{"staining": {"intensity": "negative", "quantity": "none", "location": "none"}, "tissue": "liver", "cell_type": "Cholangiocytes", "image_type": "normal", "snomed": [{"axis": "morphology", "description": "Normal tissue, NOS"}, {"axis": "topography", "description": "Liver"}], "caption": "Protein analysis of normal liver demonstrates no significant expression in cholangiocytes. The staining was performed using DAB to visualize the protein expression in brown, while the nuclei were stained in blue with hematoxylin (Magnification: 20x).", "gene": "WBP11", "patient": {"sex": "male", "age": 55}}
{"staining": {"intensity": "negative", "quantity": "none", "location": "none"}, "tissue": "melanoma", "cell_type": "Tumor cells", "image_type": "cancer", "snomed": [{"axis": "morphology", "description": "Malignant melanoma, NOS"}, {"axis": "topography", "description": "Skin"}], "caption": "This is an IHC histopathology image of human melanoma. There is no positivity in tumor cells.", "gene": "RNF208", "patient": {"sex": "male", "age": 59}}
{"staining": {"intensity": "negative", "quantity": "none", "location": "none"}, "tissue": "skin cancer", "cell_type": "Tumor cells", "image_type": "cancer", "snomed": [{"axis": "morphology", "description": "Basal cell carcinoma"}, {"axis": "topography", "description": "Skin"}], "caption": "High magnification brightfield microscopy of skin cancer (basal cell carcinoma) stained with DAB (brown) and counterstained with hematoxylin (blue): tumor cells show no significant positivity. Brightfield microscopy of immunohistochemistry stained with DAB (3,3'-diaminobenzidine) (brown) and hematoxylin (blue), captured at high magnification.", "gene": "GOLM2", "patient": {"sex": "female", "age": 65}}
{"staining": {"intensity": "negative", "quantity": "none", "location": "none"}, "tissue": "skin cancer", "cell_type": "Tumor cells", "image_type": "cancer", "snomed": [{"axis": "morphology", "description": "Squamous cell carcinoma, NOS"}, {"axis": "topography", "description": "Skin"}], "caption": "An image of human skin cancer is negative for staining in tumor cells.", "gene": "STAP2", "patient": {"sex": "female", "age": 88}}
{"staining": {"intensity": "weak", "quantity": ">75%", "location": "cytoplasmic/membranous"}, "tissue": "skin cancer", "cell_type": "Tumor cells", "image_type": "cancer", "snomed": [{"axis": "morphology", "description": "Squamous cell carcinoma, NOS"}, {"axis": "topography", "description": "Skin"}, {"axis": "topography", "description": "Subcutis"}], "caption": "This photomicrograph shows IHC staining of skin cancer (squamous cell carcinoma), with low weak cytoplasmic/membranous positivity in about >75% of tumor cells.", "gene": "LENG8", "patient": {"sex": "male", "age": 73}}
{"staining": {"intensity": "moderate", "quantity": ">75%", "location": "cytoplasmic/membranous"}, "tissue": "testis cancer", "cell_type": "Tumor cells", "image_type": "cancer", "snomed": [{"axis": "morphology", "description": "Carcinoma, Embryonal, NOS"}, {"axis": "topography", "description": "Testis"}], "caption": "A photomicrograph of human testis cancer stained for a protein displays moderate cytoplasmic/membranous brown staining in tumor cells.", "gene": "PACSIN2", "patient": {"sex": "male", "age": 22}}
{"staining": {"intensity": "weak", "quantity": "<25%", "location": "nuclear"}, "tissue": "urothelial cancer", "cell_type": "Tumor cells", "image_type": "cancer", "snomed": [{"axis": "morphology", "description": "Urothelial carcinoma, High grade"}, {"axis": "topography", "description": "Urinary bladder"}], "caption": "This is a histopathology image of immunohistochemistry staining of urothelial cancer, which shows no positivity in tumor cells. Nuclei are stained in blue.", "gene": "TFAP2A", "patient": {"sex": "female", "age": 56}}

++++++++

ASSIGNMENT: Reproduce the material verbatim, line by line.

REPLY:
{"staining": {"intensity": "negative", "quantity": "none", "location": "none"}, "tissue": "liver", "cell_type": "Cholangiocytes", "image_type": "normal", "snomed": [{"axis": "morphology", "description": "Normal tissue, NOS"}, {"axis": "topography", "description": "Liver"}], "caption": "Protein analysis of normal liver demonstrates no significant expression in cholangiocytes. The staining was performed using DAB to visualize the protein expression in brown, while the nuclei were stained in blue with hematoxylin (Magnification: 20x).", "gene": "WBP11", "patient": {"sex": "male", "age": 55}}
{"staining": {"intensity": "negative", "quantity": "none", "location": "none"}, "tissue": "melanoma", "cell_type": "Tumor cells", "image_type": "cancer", "snomed": [{"axis": "morphology", "description": "Malignant melanoma, NOS"}, {"axis": "topography", "description": "Skin"}], "caption": "This is an IHC histopathology image of human melanoma. There is no positivity in tumor cells.", "gene": "RNF208", "patient": {"sex": "male", "age": 59}}
{"staining": {"intensity": "negative", "quantity": "none", "location": "none"}, "tissue": "skin cancer", "cell_type": "Tumor cells", "image_type": "cancer", "snomed": [{"axis": "morphology", "description": "Basal cell carcinoma"}, {"axis": "topography", "description": "Skin"}], "caption": "High magnification brightfield microscopy of skin cancer (basal cell carcinoma) stained with DAB (brown) and counterstained with hematoxylin (blue): tumor cells show no significant positivity. Brightfield microscopy of immunohistochemistry stained with DAB (3,3'-diaminobenzidine) (brown) and hematoxylin (blue), captured at high magnification.", "gene": "GOLM2", "patient": {"sex": "female", "age": 65}}
{"staining": {"intensity": "negative", "quantity": "none", "location": "none"}, "tissue": "skin cancer", "cell_type": "Tumor cells", "image_type": "cancer", "snomed": [{"axis": "morphology", "description": "Squamous cell carcinoma, NOS"}, {"axis": "topography", "description": "Skin"}], "caption": "An image of human skin cancer is negative for staining in tumor cells.", "gene": "STAP2", "patient": {"sex": "female", "age": 88}}
{"staining": {"intensity": "weak", "quantity": ">75%", "location": "cytoplasmic/membranous"}, "tissue": "skin cancer", "cell_type": "Tumor cells", "image_type": "cancer", "snomed": [{"axis": "morphology", "description": "Squamous cell carcinoma, NOS"}, {"axis": "topography", "description": "Skin"}, {"axis": "topography", "description": "Subcutis"}], "caption": "This photomicrograph shows IHC staining of skin cancer (squamous cell carcinoma), with low weak cytoplasmic/membranous positivity in about >75% of tumor cells.", "gene": "LENG8", "patient": {"sex": "male", "age": 73}}
{"staining": {"intensity": "moderate", "quantity": ">75%", "location": "cytoplasmic/membranous"}, "tissue": "testis cancer", "cell_type": "Tumor cells", "image_type": "cancer", "snomed": [{"axis": "morphology", "description": "Carcinoma, Embryonal, NOS"}, {"axis": "topography", "description": "Testis"}], "caption": "A photomicrograph of human testis cancer stained for a protein displays moderate cytoplasmic/membranous brown staining in tumor cells.", "gene": "PACSIN2", "patient": {"sex": "male", "age": 22}}
{"staining": {"intensity": "weak", "quantity": "<25%", "location": "nuclear"}, "tissue": "urothelial cancer", "cell_type": "Tumor cells", "image_type": "cancer", "snomed": [{"axis": "morphology", "description": "Urothelial carcinoma, High grade"}, {"axis": "topography", "description": "Urinary bladder"}], "caption": "This is a histopathology image of immunohistochemistry staining of urothelial cancer, which shows no positivity in tumor cells. Nuclei are stained in blue.", "gene": "TFAP2A", "patient": {"sex": "female", "age": 56}}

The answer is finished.